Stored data
----

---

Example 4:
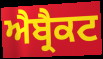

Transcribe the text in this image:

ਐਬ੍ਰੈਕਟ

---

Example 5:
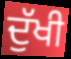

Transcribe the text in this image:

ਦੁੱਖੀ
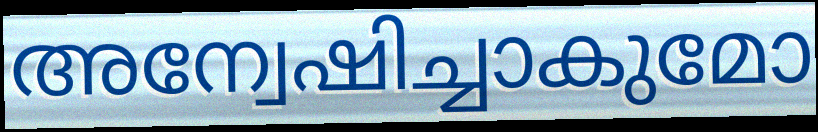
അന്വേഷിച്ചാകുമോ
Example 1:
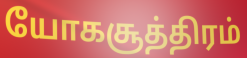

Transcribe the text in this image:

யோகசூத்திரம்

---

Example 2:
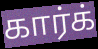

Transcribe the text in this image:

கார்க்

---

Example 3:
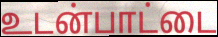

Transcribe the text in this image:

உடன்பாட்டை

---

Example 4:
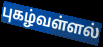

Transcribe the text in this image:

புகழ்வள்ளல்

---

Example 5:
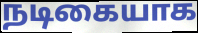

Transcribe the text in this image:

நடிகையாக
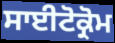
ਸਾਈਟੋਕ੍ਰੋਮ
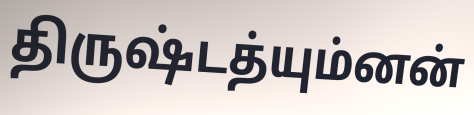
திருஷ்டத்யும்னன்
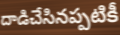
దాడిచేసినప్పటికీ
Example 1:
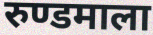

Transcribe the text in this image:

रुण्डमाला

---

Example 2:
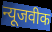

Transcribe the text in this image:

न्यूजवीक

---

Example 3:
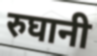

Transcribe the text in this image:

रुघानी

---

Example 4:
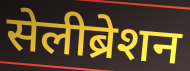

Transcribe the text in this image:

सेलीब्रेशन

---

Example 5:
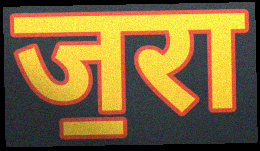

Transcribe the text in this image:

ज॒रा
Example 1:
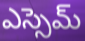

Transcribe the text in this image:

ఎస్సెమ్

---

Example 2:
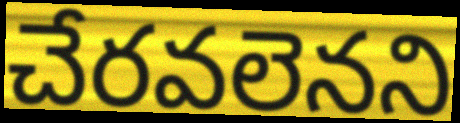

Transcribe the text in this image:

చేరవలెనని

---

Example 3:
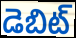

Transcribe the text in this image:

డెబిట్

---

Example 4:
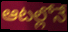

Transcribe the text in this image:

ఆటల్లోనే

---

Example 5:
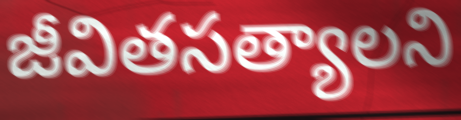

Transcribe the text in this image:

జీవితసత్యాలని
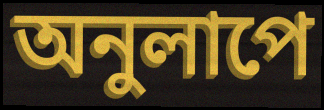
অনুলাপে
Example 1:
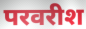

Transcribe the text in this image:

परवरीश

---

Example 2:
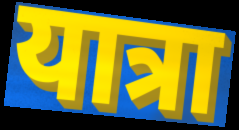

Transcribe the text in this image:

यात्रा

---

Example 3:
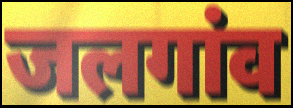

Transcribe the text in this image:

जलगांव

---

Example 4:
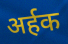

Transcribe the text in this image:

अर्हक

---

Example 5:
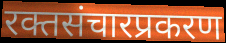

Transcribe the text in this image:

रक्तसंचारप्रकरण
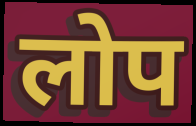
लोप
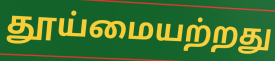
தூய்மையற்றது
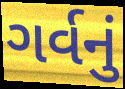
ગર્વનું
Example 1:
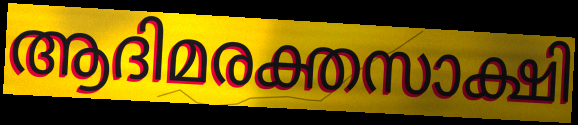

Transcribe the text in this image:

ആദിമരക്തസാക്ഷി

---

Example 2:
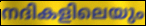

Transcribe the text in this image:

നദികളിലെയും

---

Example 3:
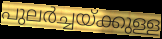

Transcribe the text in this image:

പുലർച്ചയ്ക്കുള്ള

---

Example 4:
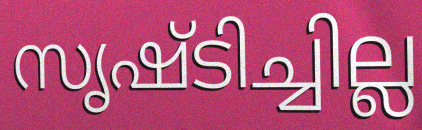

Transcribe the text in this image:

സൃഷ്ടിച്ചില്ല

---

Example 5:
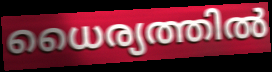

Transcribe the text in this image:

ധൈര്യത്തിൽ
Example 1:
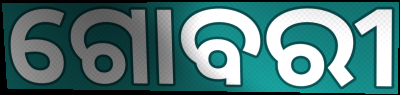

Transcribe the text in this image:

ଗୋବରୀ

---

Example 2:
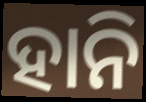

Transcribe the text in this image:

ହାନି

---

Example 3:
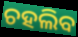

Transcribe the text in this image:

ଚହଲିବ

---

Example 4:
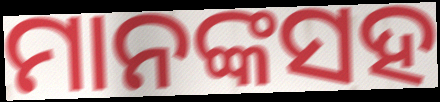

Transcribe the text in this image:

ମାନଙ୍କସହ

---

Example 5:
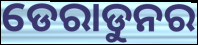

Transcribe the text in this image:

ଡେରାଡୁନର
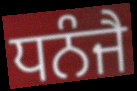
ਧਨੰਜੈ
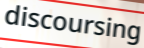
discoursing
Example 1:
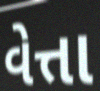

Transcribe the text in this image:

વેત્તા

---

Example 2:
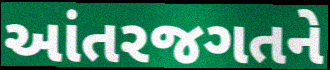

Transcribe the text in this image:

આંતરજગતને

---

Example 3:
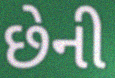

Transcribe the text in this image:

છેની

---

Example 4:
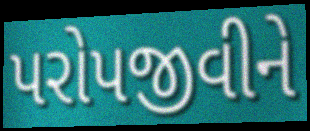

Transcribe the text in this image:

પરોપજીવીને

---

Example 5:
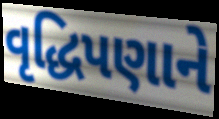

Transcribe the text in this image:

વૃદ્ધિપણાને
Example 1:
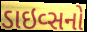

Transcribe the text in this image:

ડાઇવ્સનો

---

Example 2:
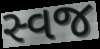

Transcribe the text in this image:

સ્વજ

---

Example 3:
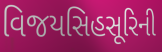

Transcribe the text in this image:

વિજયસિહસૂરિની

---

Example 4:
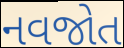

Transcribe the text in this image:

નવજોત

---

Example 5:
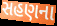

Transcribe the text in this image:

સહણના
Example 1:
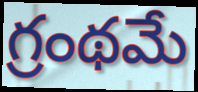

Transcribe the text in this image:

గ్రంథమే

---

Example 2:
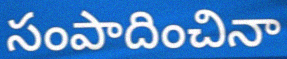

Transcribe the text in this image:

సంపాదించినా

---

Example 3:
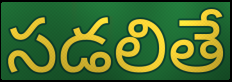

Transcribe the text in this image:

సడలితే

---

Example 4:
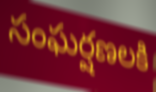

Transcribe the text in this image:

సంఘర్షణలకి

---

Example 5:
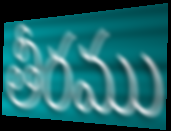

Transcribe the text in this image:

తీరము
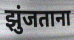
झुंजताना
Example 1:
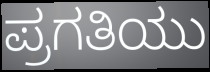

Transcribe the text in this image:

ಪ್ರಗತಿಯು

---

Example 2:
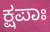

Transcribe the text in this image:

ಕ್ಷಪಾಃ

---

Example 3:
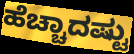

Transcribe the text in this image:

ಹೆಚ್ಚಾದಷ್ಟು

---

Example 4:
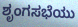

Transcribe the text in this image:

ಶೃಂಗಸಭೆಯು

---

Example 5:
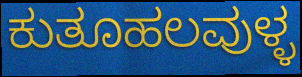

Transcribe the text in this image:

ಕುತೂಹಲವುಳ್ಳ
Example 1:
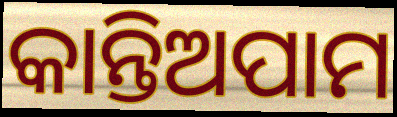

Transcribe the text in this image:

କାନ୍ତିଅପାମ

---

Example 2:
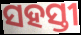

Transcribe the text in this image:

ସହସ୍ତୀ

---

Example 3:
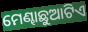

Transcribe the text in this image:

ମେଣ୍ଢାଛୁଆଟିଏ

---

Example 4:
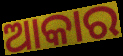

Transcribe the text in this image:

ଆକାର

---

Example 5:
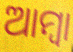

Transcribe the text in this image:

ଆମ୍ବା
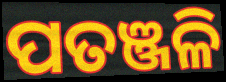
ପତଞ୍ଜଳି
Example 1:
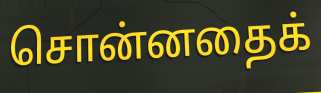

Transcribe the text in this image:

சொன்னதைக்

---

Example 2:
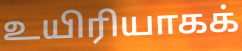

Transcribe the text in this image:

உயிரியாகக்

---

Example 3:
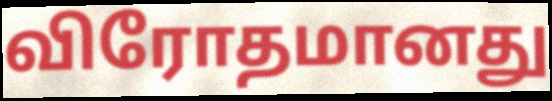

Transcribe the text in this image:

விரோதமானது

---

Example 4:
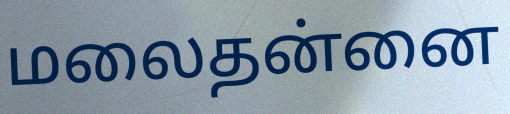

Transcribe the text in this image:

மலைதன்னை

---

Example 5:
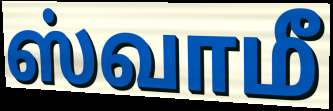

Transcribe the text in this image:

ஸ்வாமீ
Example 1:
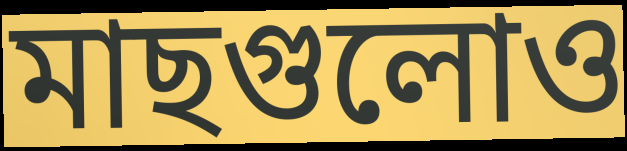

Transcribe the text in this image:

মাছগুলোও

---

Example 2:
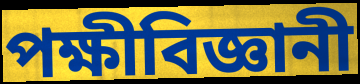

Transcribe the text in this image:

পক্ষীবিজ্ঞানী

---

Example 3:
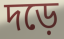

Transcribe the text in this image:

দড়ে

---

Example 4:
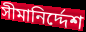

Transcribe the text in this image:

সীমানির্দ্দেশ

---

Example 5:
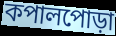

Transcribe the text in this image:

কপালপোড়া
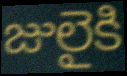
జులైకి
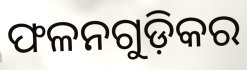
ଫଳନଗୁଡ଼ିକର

----

> WORK ITEM
Only the text of the entries above, transcribed exactly, should be given; leave out pictures.

> RESULT BELOW
---

Example 4:

Transcribe the text in this image:

ਐਬ੍ਰੈਕਟ

---

Example 5:

Transcribe the text in this image:

ਦੁੱਖੀ
അന്വേഷിച്ചാകുമോ
Example 1:

Transcribe the text in this image:

யோகசூத்திரம்

---

Example 2:

Transcribe the text in this image:

கார்க்

---

Example 3:

Transcribe the text in this image:

உடன்பாட்டை

---

Example 4:

Transcribe the text in this image:

புகழ்வள்ளல்

---

Example 5:

Transcribe the text in this image:

நடிகையாக
ਸਾਈਟੋਕ੍ਰੋਮ
திருஷ்டத்யும்னன்
దాడిచేసినప్పటికీ
Example 1:

Transcribe the text in this image:

रुण्डमाला

---

Example 2:

Transcribe the text in this image:

न्यूजवीक

---

Example 3:

Transcribe the text in this image:

रुघानी

---

Example 4:

Transcribe the text in this image:

सेलीब्रेशन

---

Example 5:

Transcribe the text in this image:

ज॒रा
Example 1:

Transcribe the text in this image:

ఎస్సెమ్

---

Example 2:

Transcribe the text in this image:

చేరవలెనని

---

Example 3:

Transcribe the text in this image:

డెబిట్

---

Example 4:

Transcribe the text in this image:

ఆటల్లోనే

---

Example 5:

Transcribe the text in this image:

జీవితసత్యాలని
অনুলাপে
Example 1:

Transcribe the text in this image:

परवरीश

---

Example 2:

Transcribe the text in this image:

यात्रा

---

Example 3:

Transcribe the text in this image:

जलगांव

---

Example 4:

Transcribe the text in this image:

अर्हक

---

Example 5:

Transcribe the text in this image:

रक्तसंचारप्रकरण
लोप
தூய்மையற்றது
ગર્વનું
Example 1:

Transcribe the text in this image:

ആദിമരക്തസാക്ഷി

---

Example 2:

Transcribe the text in this image:

നദികളിലെയും

---

Example 3:

Transcribe the text in this image:

പുലർച്ചയ്ക്കുള്ള

---

Example 4:

Transcribe the text in this image:

സൃഷ്ടിച്ചില്ല

---

Example 5:

Transcribe the text in this image:

ധൈര്യത്തിൽ
Example 1:

Transcribe the text in this image:

ଗୋବରୀ

---

Example 2:

Transcribe the text in this image:

ହାନି

---

Example 3:

Transcribe the text in this image:

ଚହଲିବ

---

Example 4:

Transcribe the text in this image:

ମାନଙ୍କସହ

---

Example 5:

Transcribe the text in this image:

ଡେରାଡୁନର
ਧਨੰਜੈ
discoursing
Example 1:

Transcribe the text in this image:

વેત્તા

---

Example 2:

Transcribe the text in this image:

આંતરજગતને

---

Example 3:

Transcribe the text in this image:

છેની

---

Example 4:

Transcribe the text in this image:

પરોપજીવીને

---

Example 5:

Transcribe the text in this image:

વૃદ્ધિપણાને
Example 1:

Transcribe the text in this image:

ડાઇવ્સનો

---

Example 2:

Transcribe the text in this image:

સ્વજ

---

Example 3:

Transcribe the text in this image:

વિજયસિહસૂરિની

---

Example 4:

Transcribe the text in this image:

નવજોત

---

Example 5:

Transcribe the text in this image:

સહણના
Example 1:

Transcribe the text in this image:

గ్రంథమే

---

Example 2:

Transcribe the text in this image:

సంపాదించినా

---

Example 3:

Transcribe the text in this image:

సడలితే

---

Example 4:

Transcribe the text in this image:

సంఘర్షణలకి

---

Example 5:

Transcribe the text in this image:

తీరము
झुंजताना
Example 1:

Transcribe the text in this image:

ಪ್ರಗತಿಯು

---

Example 2:

Transcribe the text in this image:

ಕ್ಷಪಾಃ

---

Example 3:

Transcribe the text in this image:

ಹೆಚ್ಚಾದಷ್ಟು

---

Example 4:

Transcribe the text in this image:

ಶೃಂಗಸಭೆಯು

---

Example 5:

Transcribe the text in this image:

ಕುತೂಹಲವುಳ್ಳ
Example 1:

Transcribe the text in this image:

କାନ୍ତିଅପାମ

---

Example 2:

Transcribe the text in this image:

ସହସ୍ତୀ

---

Example 3:

Transcribe the text in this image:

ମେଣ୍ଢାଛୁଆଟିଏ

---

Example 4:

Transcribe the text in this image:

ଆକାର

---

Example 5:

Transcribe the text in this image:

ଆମ୍ବା
ପତଞ୍ଜଳି
Example 1:

Transcribe the text in this image:

சொன்னதைக்

---

Example 2:

Transcribe the text in this image:

உயிரியாகக்

---

Example 3:

Transcribe the text in this image:

விரோதமானது

---

Example 4:

Transcribe the text in this image:

மலைதன்னை

---

Example 5:

Transcribe the text in this image:

ஸ்வாமீ
Example 1:

Transcribe the text in this image:

মাছগুলোও

---

Example 2:

Transcribe the text in this image:

পক্ষীবিজ্ঞানী

---

Example 3:

Transcribe the text in this image:

দড়ে

---

Example 4:

Transcribe the text in this image:

সীমানির্দ্দেশ

---

Example 5:

Transcribe the text in this image:

কপালপোড়া
జులైకి
ଫଳନଗୁଡ଼ିକର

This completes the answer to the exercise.